## Extrait à lire
○ ○ ○ ○ ○ ○ ○

Services de sécurité - Méthodes spécifiques - Méthodes exceptionnelles - Interception de données transitant par câble - Captures de données à des moments précis - Écoute de données - Collecte - Autorisation - Vie privée - Statistiques et tendances

sûreté de l'Etat
service secret
collecte de données
protection de la vie privée
protection des communications

Chronologie

30/3/2022Envoi question (Fin du délai de réponse: 28/4/2022)
11/8/2022Réponse

Aussi posée à : question écrite 7-1543
Aussi posée à : question écrite 7-1544

Question n° 7-1542 du 30 mars 2022 : (Question posée en néerlandais)

Il ressort d'un rapport de la Commission néerlandaise de contrôle des services de renseignement et de sécurité (Commissie van toezicht op de inlichtingen- en veiligheidsdiensten, CTIVD) que les services de renseignement néerlandais n'ont pas toujours géré correctement les données issues d'écoutes, ce qui a provoqué un renforcement des contrôles (cf. https://www.ctivd.nl/actueel/nieuws/2022/03/15/index).

○ ○ ○ ○ ○ ○ ○

Recopiez mot pour mot le passage de la question écrite sur les services de renseignement qui s'ouvre sur les mots contenant « 11/8/2022Réponse » et se ferme sur « posée en néerlandais) ». Les enregistrements ne jouent aucun rôle dans cet exercice.

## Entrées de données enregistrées
○ ○ ○ ○ ○ ○ ○

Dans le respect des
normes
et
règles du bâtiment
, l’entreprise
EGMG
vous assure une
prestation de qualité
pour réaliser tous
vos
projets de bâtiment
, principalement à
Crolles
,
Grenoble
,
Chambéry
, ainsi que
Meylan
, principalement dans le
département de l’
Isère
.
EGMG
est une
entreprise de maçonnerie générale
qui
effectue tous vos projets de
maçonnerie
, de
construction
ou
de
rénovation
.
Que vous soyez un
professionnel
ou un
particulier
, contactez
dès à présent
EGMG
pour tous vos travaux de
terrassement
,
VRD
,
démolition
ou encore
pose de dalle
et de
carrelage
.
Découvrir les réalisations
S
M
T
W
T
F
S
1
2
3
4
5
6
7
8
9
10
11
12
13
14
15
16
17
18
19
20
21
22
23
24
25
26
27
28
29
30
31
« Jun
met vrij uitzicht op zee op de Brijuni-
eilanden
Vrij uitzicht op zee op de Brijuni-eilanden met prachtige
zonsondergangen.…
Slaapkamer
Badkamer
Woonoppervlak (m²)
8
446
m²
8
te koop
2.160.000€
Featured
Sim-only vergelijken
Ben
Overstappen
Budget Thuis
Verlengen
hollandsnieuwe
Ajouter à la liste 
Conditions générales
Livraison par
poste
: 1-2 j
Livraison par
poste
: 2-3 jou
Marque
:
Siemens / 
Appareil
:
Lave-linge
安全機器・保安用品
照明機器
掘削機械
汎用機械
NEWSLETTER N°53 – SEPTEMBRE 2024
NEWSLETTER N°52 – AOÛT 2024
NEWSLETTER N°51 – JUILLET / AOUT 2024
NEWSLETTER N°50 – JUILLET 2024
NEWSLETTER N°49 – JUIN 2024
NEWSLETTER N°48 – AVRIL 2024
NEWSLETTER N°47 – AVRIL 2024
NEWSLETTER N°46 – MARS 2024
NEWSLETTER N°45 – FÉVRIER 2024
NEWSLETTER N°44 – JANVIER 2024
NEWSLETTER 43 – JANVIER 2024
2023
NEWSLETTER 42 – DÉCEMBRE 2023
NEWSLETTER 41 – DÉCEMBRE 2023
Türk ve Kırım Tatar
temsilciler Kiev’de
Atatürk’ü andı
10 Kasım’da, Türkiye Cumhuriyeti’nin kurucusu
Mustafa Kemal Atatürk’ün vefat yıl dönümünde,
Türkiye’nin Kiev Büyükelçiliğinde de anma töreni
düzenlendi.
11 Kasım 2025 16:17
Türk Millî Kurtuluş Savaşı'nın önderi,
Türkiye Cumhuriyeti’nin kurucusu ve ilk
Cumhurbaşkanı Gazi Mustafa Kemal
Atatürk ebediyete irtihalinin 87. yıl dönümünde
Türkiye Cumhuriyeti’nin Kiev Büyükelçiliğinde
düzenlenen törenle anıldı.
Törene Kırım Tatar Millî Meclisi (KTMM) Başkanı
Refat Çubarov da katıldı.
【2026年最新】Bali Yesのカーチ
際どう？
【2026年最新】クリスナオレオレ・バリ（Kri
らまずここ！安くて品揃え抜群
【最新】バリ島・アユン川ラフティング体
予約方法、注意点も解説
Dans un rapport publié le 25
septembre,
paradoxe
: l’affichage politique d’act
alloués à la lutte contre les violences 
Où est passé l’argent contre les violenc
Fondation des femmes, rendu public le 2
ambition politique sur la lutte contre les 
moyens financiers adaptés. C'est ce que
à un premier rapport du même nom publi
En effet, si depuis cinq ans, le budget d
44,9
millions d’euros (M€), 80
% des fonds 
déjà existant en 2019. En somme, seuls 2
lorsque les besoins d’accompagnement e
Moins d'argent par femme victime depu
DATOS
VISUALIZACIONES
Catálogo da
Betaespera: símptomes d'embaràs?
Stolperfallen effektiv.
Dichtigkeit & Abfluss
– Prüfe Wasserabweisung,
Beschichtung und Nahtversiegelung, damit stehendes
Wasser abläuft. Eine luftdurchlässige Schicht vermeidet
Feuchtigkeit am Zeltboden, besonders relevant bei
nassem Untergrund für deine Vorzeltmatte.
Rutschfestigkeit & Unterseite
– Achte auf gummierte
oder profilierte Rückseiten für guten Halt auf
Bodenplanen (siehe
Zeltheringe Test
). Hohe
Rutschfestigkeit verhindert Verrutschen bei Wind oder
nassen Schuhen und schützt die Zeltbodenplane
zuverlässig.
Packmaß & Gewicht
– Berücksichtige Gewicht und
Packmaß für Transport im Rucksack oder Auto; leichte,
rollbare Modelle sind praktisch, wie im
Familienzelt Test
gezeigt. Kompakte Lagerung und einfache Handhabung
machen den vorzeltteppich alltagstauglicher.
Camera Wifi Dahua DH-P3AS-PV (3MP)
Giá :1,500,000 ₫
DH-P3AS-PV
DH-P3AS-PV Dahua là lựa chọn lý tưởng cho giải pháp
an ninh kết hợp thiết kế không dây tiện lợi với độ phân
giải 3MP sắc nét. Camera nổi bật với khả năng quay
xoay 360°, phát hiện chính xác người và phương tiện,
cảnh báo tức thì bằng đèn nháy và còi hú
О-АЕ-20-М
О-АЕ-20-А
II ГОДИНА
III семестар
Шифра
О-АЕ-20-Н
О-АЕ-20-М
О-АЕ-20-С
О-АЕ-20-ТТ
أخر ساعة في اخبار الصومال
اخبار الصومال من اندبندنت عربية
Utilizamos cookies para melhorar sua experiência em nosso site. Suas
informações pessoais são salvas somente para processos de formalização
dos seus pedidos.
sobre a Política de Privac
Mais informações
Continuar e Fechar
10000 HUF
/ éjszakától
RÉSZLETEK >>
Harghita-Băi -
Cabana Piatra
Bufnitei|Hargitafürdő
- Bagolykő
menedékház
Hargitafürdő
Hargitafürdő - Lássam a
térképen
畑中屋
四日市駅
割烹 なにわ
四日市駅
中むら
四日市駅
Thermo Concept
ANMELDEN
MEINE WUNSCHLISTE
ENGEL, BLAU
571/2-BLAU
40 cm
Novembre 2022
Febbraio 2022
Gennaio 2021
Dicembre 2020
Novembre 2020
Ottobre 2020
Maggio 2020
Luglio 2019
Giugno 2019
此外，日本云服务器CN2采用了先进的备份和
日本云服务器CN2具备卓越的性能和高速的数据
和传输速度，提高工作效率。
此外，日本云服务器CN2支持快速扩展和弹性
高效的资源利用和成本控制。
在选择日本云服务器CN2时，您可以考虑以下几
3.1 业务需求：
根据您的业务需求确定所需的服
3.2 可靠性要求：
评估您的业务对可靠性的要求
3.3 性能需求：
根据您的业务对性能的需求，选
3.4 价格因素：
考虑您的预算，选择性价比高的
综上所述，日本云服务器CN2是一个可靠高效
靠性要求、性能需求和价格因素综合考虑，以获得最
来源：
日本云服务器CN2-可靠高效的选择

○ ○ ○ ○ ○ ○ ○

## Résultat
11/8/2022Réponse

Aussi posée à : question écrite 7-1543
Aussi posée à : question écrite 7-1544

Question n° 7-1542 du 30 mars 2022 : (Question posée en néerlandais)